-- Short task --
Convert all of the data below into a Markdown table with two columns, Row and Line. Number each line in order and leave out any blank lines.

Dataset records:
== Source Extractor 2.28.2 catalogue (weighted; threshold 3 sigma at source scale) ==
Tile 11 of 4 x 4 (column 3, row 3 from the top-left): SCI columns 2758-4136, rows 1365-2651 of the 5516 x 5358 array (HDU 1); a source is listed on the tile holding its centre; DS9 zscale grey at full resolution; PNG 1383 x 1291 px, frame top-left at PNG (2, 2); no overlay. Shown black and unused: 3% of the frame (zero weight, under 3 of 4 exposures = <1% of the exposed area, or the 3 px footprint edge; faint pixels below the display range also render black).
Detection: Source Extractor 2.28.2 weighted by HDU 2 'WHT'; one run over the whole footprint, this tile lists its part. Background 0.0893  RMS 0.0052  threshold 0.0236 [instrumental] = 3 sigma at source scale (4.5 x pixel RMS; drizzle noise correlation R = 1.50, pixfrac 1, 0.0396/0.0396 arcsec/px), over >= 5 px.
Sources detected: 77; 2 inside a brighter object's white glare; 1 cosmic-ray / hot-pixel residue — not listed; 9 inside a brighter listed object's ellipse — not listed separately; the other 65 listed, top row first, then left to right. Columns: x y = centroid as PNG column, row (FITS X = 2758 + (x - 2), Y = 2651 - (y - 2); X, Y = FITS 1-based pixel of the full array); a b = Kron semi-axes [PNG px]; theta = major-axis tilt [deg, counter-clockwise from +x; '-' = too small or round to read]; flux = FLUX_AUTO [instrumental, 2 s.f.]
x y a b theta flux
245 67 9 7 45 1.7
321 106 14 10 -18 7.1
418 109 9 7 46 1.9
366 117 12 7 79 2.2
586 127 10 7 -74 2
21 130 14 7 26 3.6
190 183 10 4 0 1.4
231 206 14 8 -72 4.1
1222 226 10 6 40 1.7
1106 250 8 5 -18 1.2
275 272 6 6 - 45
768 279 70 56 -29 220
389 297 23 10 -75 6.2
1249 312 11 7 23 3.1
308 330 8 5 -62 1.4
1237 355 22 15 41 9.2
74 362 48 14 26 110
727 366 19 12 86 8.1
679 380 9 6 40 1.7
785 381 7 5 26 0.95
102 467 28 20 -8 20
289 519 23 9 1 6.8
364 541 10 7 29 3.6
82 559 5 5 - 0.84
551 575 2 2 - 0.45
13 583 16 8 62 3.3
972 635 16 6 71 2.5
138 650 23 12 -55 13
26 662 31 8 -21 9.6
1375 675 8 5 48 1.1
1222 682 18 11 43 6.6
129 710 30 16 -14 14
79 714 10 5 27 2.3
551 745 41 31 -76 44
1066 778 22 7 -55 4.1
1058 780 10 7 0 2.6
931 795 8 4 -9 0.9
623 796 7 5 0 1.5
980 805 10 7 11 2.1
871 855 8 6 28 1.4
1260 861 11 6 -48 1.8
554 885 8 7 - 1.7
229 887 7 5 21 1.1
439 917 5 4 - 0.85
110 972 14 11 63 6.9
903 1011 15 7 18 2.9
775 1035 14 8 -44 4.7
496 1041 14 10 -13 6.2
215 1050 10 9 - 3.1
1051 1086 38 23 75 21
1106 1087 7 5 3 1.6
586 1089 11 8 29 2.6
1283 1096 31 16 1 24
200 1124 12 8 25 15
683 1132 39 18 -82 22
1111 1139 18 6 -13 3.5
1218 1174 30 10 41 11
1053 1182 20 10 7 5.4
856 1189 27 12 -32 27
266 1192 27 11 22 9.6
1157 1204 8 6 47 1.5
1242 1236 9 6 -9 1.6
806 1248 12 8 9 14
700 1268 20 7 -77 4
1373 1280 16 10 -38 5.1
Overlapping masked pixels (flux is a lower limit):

-- Response to this task --
| Row | Line |
|---|---|
| 1 | == Source Extractor 2.28.2 catalogue (weighted; threshold 3 sigma at source scale) == |
| 2 | Tile 11 of 4 x 4 (column 3, row 3 from the top-left): SCI columns 2758-4136, rows 1365-2651 of the 5516 x 5358 array (HDU 1); a source is listed on the tile holding its centre; DS9 zscale grey at full resolution; PNG 1383 x 1291 px, frame top-left at PNG (2, 2); no overlay. Shown black and unused: 3% of the frame (zero weight, under 3 of 4 exposures = <1% of the exposed area, or the 3 px footprint edge; faint pixels below the display range also render black). |
| 3 | Detection: Source Extractor 2.28.2 weighted by HDU 2 'WHT'; one run over the whole footprint, this tile lists its part. Background 0.0893  RMS 0.0052  threshold 0.0236 [instrumental] = 3 sigma at source scale (4.5 x pixel RMS; drizzle noise correlation R = 1.50, pixfrac 1, 0.0396/0.0396 arcsec/px), over >= 5 px. |
| 4 | Sources detected: 77; 2 inside a brighter object's white glare; 1 cosmic-ray / hot-pixel residue — not listed; 9 inside a brighter listed object's ellipse — not listed separately; the other 65 listed, top row first, then left to right. Columns: x y = centroid as PNG column, row (FITS X = 2758 + (x - 2), Y = 2651 - (y - 2); X, Y = FITS 1-based pixel of the full array); a b = Kron semi-axes [PNG px]; theta = major-axis tilt [deg, counter-clockwise from +x; '-' = too small or round to read]; flux = FLUX_AUTO [instrumental, 2 s.f.] |
| 5 | x y a b theta flux |
| 6 | 245 67 9 7 45 1.7 |
| 7 | 321 106 14 10 -18 7.1 |
| 8 | 418 109 9 7 46 1.9 |
| 9 | 366 117 12 7 79 2.2 |
| 10 | 586 127 10 7 -74 2 |
| 11 | 21 130 14 7 26 3.6 |
| 12 | 190 183 10 4 0 1.4 |
| 13 | 231 206 14 8 -72 4.1 |
| 14 | 1222 226 10 6 40 1.7 |
| 15 | 1106 250 8 5 -18 1.2 |
| 16 | 275 272 6 6 - 45 |
| 17 | 768 279 70 56 -29 220 |
| 18 | 389 297 23 10 -75 6.2 |
| 19 | 1249 312 11 7 23 3.1 |
| 20 | 308 330 8 5 -62 1.4 |
| 21 | 1237 355 22 15 41 9.2 |
| 22 | 74 362 48 14 26 110 |
| 23 | 727 366 19 12 86 8.1 |
| 24 | 679 380 9 6 40 1.7 |
| 25 | 785 381 7 5 26 0.95 |
| 26 | 102 467 28 20 -8 20 |
| 27 | 289 519 23 9 1 6.8 |
| 28 | 364 541 10 7 29 3.6 |
| 29 | 82 559 5 5 - 0.84 |
| 30 | 551 575 2 2 - 0.45 |
| 31 | 13 583 16 8 62 3.3 |
| 32 | 972 635 16 6 71 2.5 |
| 33 | 138 650 23 12 -55 13 |
| 34 | 26 662 31 8 -21 9.6 |
| 35 | 1375 675 8 5 48 1.1 |
| 36 | 1222 682 18 11 43 6.6 |
| 37 | 129 710 30 16 -14 14 |
| 38 | 79 714 10 5 27 2.3 |
| 39 | 551 745 41 31 -76 44 |
| 40 | 1066 778 22 7 -55 4.1 |
| 41 | 1058 780 10 7 0 2.6 |
| 42 | 931 795 8 4 -9 0.9 |
| 43 | 623 796 7 5 0 1.5 |
| 44 | 980 805 10 7 11 2.1 |
| 45 | 871 855 8 6 28 1.4 |
| 46 | 1260 861 11 6 -48 1.8 |
| 47 | 554 885 8 7 - 1.7 |
| 48 | 229 887 7 5 21 1.1 |
| 49 | 439 917 5 4 - 0.85 |
| 50 | 110 972 14 11 63 6.9 |
| 51 | 903 1011 15 7 18 2.9 |
| 52 | 775 1035 14 8 -44 4.7 |
| 53 | 496 1041 14 10 -13 6.2 |
| 54 | 215 1050 10 9 - 3.1 |
| 55 | 1051 1086 38 23 75 21 |
| 56 | 1106 1087 7 5 3 1.6 |
| 57 | 586 1089 11 8 29 2.6 |
| 58 | 1283 1096 31 16 1 24 |
| 59 | 200 1124 12 8 25 15 |
| 60 | 683 1132 39 18 -82 22 |
| 61 | 1111 1139 18 6 -13 3.5 |
| 62 | 1218 1174 30 10 41 11 |
| 63 | 1053 1182 20 10 7 5.4 |
| 64 | 856 1189 27 12 -32 27 |
| 65 | 266 1192 27 11 22 9.6 |
| 66 | 1157 1204 8 6 47 1.5 |
| 67 | 1242 1236 9 6 -9 1.6 |
| 68 | 806 1248 12 8 9 14 |
| 69 | 700 1268 20 7 -77 4 |
| 70 | 1373 1280 16 10 -38 5.1 |
| 71 | Overlapping masked pixels (flux is a lower limit): |